En 1992, la Fédération de Russie devait devenir un pays démocratique. Cet espoir n’a pas vécu bien longtemps. En octobre 1993, le président Eltsine a fait tirer sur la foule à Ostankino, puis sur le parlement au canon. En 1994, Eltsine engageait la première guerre de Tchétchénie. En 1999, il désignait Poutine président du pays. Homme du passé par excellence puisqu’il était directeur du FSB (ex-KGB) et membre de l'ex-parti communiste. (Précisons que Poutine est ancien membre du parti communiste, non pas parce qu’il a démissionné du parti, ce qu’il n’a jamais fait, mais parce que le parti a cessé d’exister.) Avec Poutine, la Russie s’est engagée dans un nouveau cycle de guerres civiles que l’on qualifiera de « post-Soviétiques ». La dernière en date est la guerre avec l’Ukraine. Les « Titouchkas » de Kiev se sont transformés en « séparatistes » du Donbass.Les coups de poing en coups de feu.
Par nature, Poutine est incapable de proposer au pays un moyen de régulation pacifique. La présence des « Titouchkas » à Moscou est le prélude aux futures guerres civiles « post-Fédération de Russie ». Elles accompagneront sa décomposition. Poutine se prépare à ces guerres civiles. Celles-ci ont déjà commencé avec les escadrons de la mort de Kadirov et les Titouchka de Beketov-Tarasevich à Moscou.
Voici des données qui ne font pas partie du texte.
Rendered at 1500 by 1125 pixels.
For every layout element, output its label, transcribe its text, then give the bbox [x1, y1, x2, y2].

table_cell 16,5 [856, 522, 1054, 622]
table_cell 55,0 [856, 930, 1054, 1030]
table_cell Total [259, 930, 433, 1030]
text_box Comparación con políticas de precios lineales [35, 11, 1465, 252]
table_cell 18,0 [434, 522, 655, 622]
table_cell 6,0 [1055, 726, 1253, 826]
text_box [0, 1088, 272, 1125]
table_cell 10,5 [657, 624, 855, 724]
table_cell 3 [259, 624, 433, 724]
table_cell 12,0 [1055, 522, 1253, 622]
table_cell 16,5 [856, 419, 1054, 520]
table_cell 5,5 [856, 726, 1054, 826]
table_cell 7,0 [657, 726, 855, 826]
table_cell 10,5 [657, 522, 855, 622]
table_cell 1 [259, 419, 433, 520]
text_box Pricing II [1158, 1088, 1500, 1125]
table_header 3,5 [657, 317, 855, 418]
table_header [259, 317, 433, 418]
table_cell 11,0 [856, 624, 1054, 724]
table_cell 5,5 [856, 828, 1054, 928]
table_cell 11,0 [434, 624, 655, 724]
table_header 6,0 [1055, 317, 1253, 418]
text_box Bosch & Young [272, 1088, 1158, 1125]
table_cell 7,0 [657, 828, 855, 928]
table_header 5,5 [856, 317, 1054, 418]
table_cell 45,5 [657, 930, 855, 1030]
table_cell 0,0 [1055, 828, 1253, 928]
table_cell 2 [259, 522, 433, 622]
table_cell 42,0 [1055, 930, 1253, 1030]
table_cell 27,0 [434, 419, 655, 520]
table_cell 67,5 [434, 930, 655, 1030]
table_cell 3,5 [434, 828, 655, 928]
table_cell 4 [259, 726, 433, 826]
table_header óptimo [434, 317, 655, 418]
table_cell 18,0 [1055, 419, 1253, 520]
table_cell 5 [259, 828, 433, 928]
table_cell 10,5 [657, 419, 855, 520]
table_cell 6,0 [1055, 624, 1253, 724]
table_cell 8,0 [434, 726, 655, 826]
Variantes des guerres postsoviétiques, sous des formes syrienne, libyenne, yougoslave, ou combinaison de celles-ci, les guerres civiles « post-Fédération de Russie » emporteront cette dernière, et peut-être le monde avec elle. En attendant, nos dirigeants français essayent de faire du business avec le dictateur russe. La Russie serait un pays africain ordinaire pour eux. Et l’avenir de ce pays et du monde en général, un problème secondaire.